**THE TASK**
The material below holds a span beginning at the line with "46: (166, 93)" and ending at the line with "53: (522, 357)". Quote that span exactly, both ends included, and only that span.

**RECORD SET**
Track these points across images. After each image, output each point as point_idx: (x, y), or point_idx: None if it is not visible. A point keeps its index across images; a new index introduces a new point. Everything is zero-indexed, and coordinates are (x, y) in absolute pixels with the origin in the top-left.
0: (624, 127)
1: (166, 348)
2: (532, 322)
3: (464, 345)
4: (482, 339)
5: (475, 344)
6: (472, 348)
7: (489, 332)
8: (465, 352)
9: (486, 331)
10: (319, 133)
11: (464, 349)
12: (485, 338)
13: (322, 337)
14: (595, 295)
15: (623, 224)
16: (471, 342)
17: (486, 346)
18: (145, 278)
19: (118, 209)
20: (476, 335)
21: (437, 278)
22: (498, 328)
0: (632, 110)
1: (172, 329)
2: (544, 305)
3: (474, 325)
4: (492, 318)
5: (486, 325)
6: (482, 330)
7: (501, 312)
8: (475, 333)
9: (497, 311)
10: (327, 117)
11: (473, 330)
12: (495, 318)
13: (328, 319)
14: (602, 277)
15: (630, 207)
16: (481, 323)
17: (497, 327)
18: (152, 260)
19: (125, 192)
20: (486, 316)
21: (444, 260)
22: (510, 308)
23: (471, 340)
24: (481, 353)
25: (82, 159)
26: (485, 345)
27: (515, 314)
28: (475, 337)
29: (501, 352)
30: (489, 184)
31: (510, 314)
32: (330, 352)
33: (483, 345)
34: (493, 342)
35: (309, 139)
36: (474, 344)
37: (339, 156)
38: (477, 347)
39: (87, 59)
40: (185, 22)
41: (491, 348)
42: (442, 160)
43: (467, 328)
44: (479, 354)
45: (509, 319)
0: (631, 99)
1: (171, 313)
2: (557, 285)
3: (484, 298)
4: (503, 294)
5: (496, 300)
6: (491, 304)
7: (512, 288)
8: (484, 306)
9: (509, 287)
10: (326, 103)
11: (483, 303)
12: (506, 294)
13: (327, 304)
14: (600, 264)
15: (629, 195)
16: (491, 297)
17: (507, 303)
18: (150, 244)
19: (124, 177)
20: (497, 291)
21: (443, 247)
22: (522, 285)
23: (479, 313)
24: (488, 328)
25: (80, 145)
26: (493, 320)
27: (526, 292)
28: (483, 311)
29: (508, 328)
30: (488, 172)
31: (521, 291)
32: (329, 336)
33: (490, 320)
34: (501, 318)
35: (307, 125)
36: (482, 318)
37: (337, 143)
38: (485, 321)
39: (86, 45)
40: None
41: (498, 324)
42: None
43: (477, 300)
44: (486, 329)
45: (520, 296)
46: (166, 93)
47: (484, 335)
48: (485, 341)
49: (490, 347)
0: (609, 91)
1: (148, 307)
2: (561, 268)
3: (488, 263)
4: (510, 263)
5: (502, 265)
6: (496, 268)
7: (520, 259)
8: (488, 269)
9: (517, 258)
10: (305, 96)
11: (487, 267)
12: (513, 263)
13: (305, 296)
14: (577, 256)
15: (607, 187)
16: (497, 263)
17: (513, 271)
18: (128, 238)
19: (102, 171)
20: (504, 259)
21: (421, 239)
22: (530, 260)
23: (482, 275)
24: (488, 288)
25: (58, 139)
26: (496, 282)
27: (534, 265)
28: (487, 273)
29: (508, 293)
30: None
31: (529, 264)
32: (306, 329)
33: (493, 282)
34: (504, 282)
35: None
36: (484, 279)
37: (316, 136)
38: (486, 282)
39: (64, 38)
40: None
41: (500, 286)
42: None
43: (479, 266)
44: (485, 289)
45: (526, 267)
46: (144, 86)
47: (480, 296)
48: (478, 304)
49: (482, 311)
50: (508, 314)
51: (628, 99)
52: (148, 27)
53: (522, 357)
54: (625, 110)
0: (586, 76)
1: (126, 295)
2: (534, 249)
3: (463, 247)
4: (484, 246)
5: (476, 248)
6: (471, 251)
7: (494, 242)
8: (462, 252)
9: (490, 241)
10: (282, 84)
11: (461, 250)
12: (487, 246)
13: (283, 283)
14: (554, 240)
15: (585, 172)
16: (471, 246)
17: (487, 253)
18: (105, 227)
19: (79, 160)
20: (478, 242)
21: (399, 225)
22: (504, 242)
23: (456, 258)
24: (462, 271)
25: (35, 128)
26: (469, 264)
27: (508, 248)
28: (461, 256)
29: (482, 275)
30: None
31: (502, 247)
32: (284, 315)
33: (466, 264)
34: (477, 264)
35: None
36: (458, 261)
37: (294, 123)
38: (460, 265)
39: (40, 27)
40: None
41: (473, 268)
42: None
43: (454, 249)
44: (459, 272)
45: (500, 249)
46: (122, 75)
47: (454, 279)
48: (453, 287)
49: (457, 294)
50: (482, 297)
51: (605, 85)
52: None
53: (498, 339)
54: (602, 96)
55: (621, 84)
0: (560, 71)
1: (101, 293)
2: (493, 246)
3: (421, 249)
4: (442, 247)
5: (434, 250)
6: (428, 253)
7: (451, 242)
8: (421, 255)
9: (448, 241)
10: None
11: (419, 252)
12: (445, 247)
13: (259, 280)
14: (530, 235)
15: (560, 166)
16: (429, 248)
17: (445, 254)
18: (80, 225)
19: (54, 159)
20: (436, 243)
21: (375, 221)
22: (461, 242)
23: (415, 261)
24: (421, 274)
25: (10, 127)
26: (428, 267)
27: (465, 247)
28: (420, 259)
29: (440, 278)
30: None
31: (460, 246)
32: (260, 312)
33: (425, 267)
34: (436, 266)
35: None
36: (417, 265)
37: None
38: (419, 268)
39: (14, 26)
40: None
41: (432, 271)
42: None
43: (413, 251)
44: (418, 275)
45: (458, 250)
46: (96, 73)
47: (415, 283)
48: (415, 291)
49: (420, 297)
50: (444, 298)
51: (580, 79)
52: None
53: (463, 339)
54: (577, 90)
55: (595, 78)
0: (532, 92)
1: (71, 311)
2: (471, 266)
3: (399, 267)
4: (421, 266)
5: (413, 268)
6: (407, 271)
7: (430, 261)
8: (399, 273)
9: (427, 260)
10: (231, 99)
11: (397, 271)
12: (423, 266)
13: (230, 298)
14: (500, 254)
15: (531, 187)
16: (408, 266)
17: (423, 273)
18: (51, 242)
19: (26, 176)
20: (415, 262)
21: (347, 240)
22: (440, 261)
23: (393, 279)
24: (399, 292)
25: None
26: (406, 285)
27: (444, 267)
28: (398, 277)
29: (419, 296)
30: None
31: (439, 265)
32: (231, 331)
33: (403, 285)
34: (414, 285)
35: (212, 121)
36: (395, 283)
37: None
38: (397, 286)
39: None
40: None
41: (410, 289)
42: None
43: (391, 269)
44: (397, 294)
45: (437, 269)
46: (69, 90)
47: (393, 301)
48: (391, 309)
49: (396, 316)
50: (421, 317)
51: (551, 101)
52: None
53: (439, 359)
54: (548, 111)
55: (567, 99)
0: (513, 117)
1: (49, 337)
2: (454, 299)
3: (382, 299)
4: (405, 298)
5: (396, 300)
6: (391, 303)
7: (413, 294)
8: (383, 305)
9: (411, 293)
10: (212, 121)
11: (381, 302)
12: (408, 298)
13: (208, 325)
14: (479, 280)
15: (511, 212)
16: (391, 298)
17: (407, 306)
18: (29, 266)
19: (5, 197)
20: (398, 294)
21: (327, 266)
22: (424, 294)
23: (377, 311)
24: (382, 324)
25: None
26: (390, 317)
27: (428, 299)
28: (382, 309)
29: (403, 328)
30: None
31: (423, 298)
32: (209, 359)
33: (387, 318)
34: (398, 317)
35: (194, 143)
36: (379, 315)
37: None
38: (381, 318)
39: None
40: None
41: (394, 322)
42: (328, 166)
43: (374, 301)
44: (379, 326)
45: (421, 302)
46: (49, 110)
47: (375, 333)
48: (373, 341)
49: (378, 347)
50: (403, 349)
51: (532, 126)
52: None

**ANSWER TO THIS PROBLEM**
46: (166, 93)
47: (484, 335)
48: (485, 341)
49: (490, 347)
0: (609, 91)
1: (148, 307)
2: (561, 268)
3: (488, 263)
4: (510, 263)
5: (502, 265)
6: (496, 268)
7: (520, 259)
8: (488, 269)
9: (517, 258)
10: (305, 96)
11: (487, 267)
12: (513, 263)
13: (305, 296)
14: (577, 256)
15: (607, 187)
16: (497, 263)
17: (513, 271)
18: (128, 238)
19: (102, 171)
20: (504, 259)
21: (421, 239)
22: (530, 260)
23: (482, 275)
24: (488, 288)
25: (58, 139)
26: (496, 282)
27: (534, 265)
28: (487, 273)
29: (508, 293)
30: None
31: (529, 264)
32: (306, 329)
33: (493, 282)
34: (504, 282)
35: None
36: (484, 279)
37: (316, 136)
38: (486, 282)
39: (64, 38)
40: None
41: (500, 286)
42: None
43: (479, 266)
44: (485, 289)
45: (526, 267)
46: (144, 86)
47: (480, 296)
48: (478, 304)
49: (482, 311)
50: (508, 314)
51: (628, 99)
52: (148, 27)
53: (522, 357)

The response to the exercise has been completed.